Heluva Good! is an American company specializing in cheeses, chip dips, sour cream and condiments. It has been a subsidiary of dairy company HP Hood LLC since the acquisition of Crowley Foods in 2004. The primary offices for the company are in Lynnfield, Massachusetts. Heluva Good! products are sold in grocery stores throughout much of the United States and Canada. A Heluva Good! Country Store was located in Wallington, New York, just east of the village of Sodus which first opened in 1980. All cheese products were packaged at a plant in Sodus, New York. Both locations closed on June 26, 2015.

==History==
Heluva Good! was founded by Sodus resident Perry Messinger in 1925, when he started making washed curd cheese as a hobby in the basement of A.B. Williams Company for which he owned and managed at the time. Regarding the name origin, a traveling salesman stopped by Messinger's store one day and sampled a wedge of cheese. "Boy, that's a hell of a good cheese," the salesman said after tasting it. Messinger would open a cheese shop in 1939 which officially established the company. Its present name would be registered the following year after an issue with government regulators regarding the application.

Messinger was known for his humorous side. His executive officers for the company were listed: Father Time as President; Death and Taxes as Treasurer; Geo. Experience as Secretary.
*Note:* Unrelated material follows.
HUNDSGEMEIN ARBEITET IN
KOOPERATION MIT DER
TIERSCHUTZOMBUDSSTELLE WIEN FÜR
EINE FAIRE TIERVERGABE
The face of Father Time adorned the packaging of Heluva Good! products for over half a century. Business was kept small and family oriented for a number of years. Despite this, his products had attracted notable customers including Franklin D. Roosevelt and Jimmy Doolittle.
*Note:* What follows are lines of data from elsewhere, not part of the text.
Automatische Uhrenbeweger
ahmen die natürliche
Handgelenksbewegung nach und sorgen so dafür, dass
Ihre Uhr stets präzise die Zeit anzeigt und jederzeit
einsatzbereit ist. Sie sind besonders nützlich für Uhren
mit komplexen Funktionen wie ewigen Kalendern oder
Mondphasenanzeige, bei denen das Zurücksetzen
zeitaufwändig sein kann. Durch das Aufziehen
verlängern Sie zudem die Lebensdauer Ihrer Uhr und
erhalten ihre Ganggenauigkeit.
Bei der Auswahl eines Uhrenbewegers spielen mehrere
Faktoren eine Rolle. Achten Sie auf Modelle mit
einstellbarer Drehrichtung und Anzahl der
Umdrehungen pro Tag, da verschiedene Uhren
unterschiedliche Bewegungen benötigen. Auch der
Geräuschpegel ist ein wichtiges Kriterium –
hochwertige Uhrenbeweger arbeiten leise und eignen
In 1955, Messinger sold his company to salesman George F.T. Yancey, Sr. of Rochester, New York. Yancey and his son would turn Heluva Good! into the regional business known today, introducing additional cheeses along with chip dips and condiments.

Heluva Good! was purchased by Crowley Foods of Binghamton, New York in 1984. It would eventually be acquired by HP Hood twenty years later. In 2006, Father Time was retired in favor of more colorful and lively packaging but has since made a return.

The company has sponsored NASCAR racing events in recent years, including the Heluva Good! Sour Cream Dips 400 of the Sprint Cup Series at Michigan International Speedway in 2010–2011.

On April 19, 2015, HP Hood confirmed that both the cheese packaging plant in Sodus and the Heluva Good! Country Store in Wallington would be closing on June 26, 2015. Warehouse and delivery operations would continue through the end of July. Heluva Good! cheese products are currently manufactured by Schreiber Foods, Inc. of Green Bay, Wisconsin. Packaging operations would be moved there. Heluva Good! chip dips and condiments will still be manufactured and packaged at a facility in Arkport, New York which is owned and operated by HP Hood. Some New York State consumers have already complained about the change as a result of Heluva Good! cheese products no longer being produced locally, citing corporate greed. According to the Wayne County Economic Development Department, HP Hood stated that market conditions were the primary reason for the closure.